Performs several preprocessing steps on a res, gct, or odf input file
Author: Joshua Gould, Broad Institute
Most analyses of gene expression data derived from microarray experiments begins with preprocessing of the expression data. Preprocessing removes platform noise and genes that have little variation so the subsequent analysis can identify interesting variations, such as the differential expression between tumor and normal tissue. GenePattern provides the PreprocessDataset module for this purpose. While the module's default parameter values are tailored to Affymetrix expression arrays, we provide guidelines below for its use with Illumina expression arrays. This module has limited applicability to gene expression data derived from RNA-seq experiments and typically is not employed in RNA-Seq analysis workflows.
This module performs a variety of pre-processing operations including thresholding/ceiling, variation filtering, normalization and log2 transform. It may be applied to datasets in .gct, .res, or .odf formatted files.
The algorithm conducts the following steps in order. Each step is optional, controlled by the module's parameter settings.
If thresholding and filtering are disabled, then rows may be selected for inclusion by random sampling (without replacement). The row sampling rate parameter specifies the fraction of genes that will be selected. If row sampling rate is set to 1, all genes will be selected.

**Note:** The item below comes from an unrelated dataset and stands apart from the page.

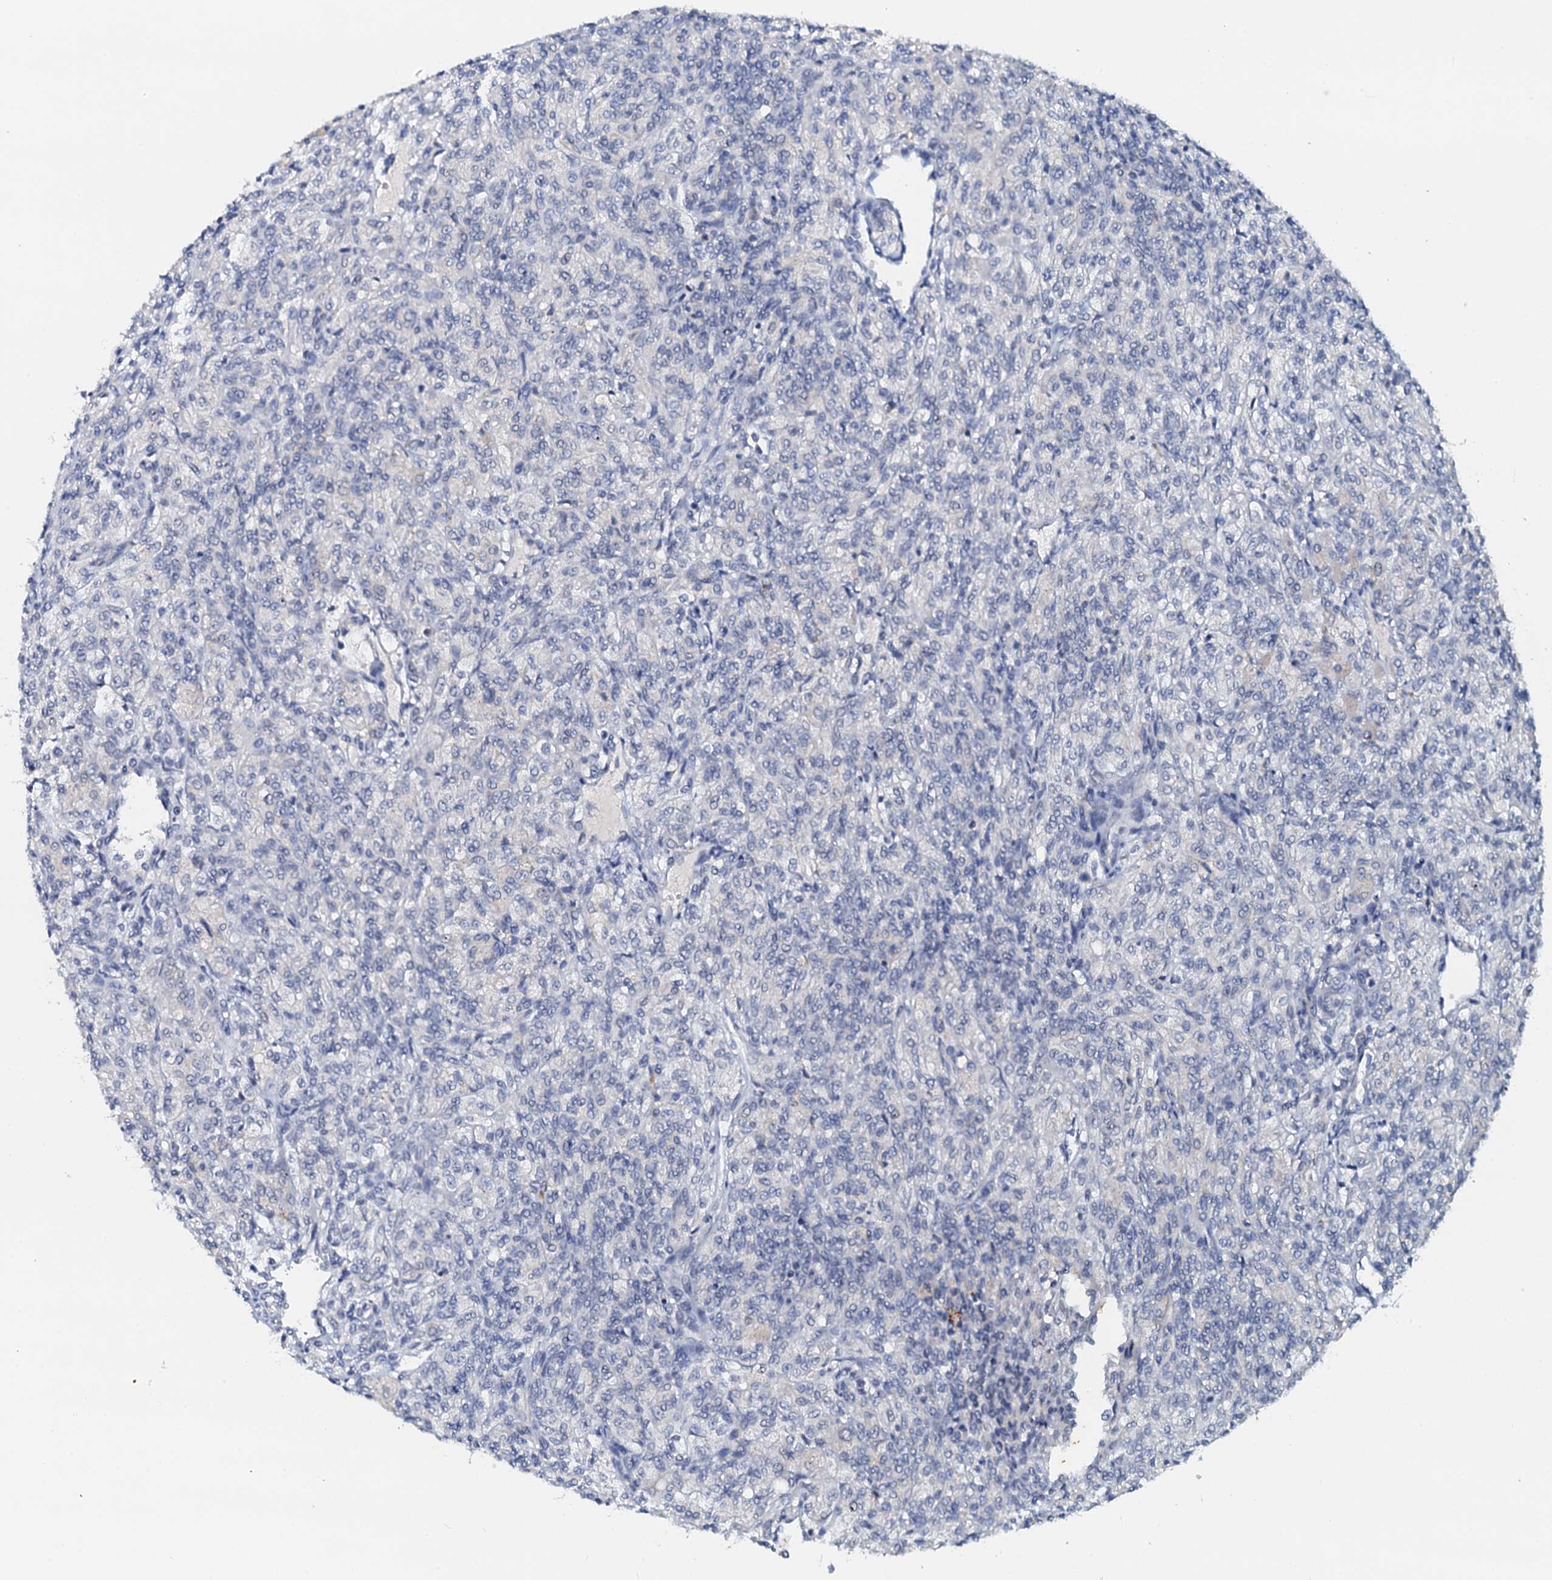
{"staining": {"intensity": "negative", "quantity": "none", "location": "none"}, "tissue": "renal cancer", "cell_type": "Tumor cells", "image_type": "cancer", "snomed": [{"axis": "morphology", "description": "Adenocarcinoma, NOS"}, {"axis": "topography", "description": "Kidney"}], "caption": "IHC image of renal cancer stained for a protein (brown), which shows no positivity in tumor cells. The staining is performed using DAB (3,3'-diaminobenzidine) brown chromogen with nuclei counter-stained in using hematoxylin.", "gene": "SNTA1", "patient": {"sex": "male", "age": 77}}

As mentioned in the introduction, this module has limited applicability to expression data derived from RNA-Seq experiments. DNA microarrys have a limited dynamic range for detection due to high background levels arising from cross hybridization and signal saturation. RNA-Seq data, on the other hand, have very low background signal and a higher dynamic range of expression levels. Due to RNA-Seq's larger dynamic range, setting floor and ceiling values is unnecessary, as is sample-count threshold filtering.
Variation filtering is also of questionable value when working with expression data derived from RNA-seq experiments. Because RNA-seq expression data is derived from read counts, researchers view gene or transcript expression measurements as legitimate regardless of their level of variability and may not want to eliminate genes or transcripts from consideration in the downstream analysis. Unlike microarray data, there are no default values for min fold change or min delta that would generally apply to RNA-seq derived expression data; thus, rather than eliminate features due to levels of variability below arbitrary thresholds, the current practice is to skip variation filtering and retain all features in RNA-seq derived expression data.
In order to derive transcript or gene expression levels from RNA-Seq read counts, the counts must be normalized to remove biases arising from differences in transcript length and differences in sequencing depth between samples. For example, longer transcripts will produce more sequencing fragments, and thus more counts, than shorter transcripts. Similarly, differences in sequencing depth will be reflected in read counts. FPKM normalization (fragments per kilobase of transcript per million mapped fragments) divides transcript counts by the transcript length and total read count to eliminate these inherent biases. We assume that GCT-formatted expression data derived from RNA-seq experirments is in units of FPKM (or RPKM for data derived from single-ended sequencing experiments) and has therefore undergone normalization and does not require PreprocessDataset normalization.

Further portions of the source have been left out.